Linked Data and Libraries: Keynote

Today at the second Linked Data and Libraries meeting organised by Talis.

Lynne Brindley is kicking off the day…
Noting that the broad agenda is about getting access to information, linking across domains etc. See potential of Linked Data approach to increasing the use of their catalogue & so collections. Bringing better discovery and therefor utility to researchers – and to exploit the legacy of data that has been created over long periods of time.

The British library is ‘up for it’ – but need to look at the costs, benefits and may need to convince sceptics. But BL has history of taking innovative steps – introduced public online information retrieval systems to the UK around 40 years ago (MEDLARS in the 1970s). 10 years later UK was one of the first countries to publish National Bibliography on CD-ROM (now ‘museum pieces’! says Lynne).

And now exposing national bibliography as linked open data… – some history:

BL involved in UK PubMed Central (UKPMC) – repository of papers, patents, reports etc. etc. Contains many data types from many organisations. Provides better access to hard to find reports, theses etc. For Lynne this is also about ‘linking’ even if not built on “Linked Data” technology stack. – sees it as part and parcel of same thing and movement in a direction of linking materials/collections.

Also ‘sounds’ – UK Sound Map http://sounds.bl.uk/uksoundmap/index.aspx – linked across domains and also involved public in capturing ‘sounds of Britain’ – via AudioBoo – added metadata and mashed up with Google Maps…

‘Evolving English’ exhibition – had a ‘map your voice’ element – many people recorded the same piece of material – which has been incorporated into a research database of linguistic recordings – global collaboration and massive participation.

Lynne says – it is pretty difficult to do multi-national, multi-organisational stuff – and should learn from these examples.

The BL Catalogue is primary tool to access, order and manage the BL collections. Long operated a priced service where the catalogue records are sold to others – in various forms. Despite pressure to earn money from Government, BL decided to take step of offering BNB records as RDF/XML under a CC0. Today will be announcing a linked data version of BNB – more later today from Neil Wilson.
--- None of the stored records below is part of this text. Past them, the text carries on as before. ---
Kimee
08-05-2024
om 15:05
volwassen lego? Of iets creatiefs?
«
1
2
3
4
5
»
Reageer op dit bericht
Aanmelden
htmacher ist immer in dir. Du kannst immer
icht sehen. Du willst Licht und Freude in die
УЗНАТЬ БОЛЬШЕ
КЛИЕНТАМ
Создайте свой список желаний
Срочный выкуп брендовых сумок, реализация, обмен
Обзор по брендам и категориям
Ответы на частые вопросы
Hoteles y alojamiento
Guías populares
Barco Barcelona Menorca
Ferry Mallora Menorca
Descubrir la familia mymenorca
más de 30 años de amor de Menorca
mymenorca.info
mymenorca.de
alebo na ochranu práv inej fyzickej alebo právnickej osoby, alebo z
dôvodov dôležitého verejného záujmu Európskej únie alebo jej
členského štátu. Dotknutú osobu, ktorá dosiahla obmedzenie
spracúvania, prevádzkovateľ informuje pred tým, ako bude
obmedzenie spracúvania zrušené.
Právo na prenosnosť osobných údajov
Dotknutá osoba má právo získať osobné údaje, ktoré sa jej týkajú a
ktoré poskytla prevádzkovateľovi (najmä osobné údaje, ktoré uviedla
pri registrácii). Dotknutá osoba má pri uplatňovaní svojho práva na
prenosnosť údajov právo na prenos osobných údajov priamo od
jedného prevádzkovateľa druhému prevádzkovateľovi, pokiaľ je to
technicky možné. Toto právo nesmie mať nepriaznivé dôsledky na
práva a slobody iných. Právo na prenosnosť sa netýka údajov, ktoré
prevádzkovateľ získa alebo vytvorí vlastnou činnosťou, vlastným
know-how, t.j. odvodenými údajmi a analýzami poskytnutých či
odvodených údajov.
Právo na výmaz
Hope that the data will get used in a wide variety of ways. Key lesson for BL says Lynne – is ‘relinquish control, let go’ – however you think people are going to use what you put out there, they will use it in a different way.

Promise of linked data offers many benefits across sectors, across ‘memory institutions’. But the institutions involved will need to face cultural change to achieve this. ‘Curators’ in any context (libraries, archives, museums) are used to their ‘vested authority’ – and we need to both recognise this at the same time as ‘letting go’ – from the library point of view no-one can afford to stand on the sidelines – we need to get in there and experiment.

Need to get out of our institutional and metadata silos – and take a journey to the ‘mainstream future’. Partnerships are important – and everyone wants to ‘partner’ with the British Library – but often proposed partnerships are one sided – we need to look for win-win partnerships with institutions like the BL.

Final message – we are good at talking – but we need to ‘just do it’ – do it and show benefits and convince people.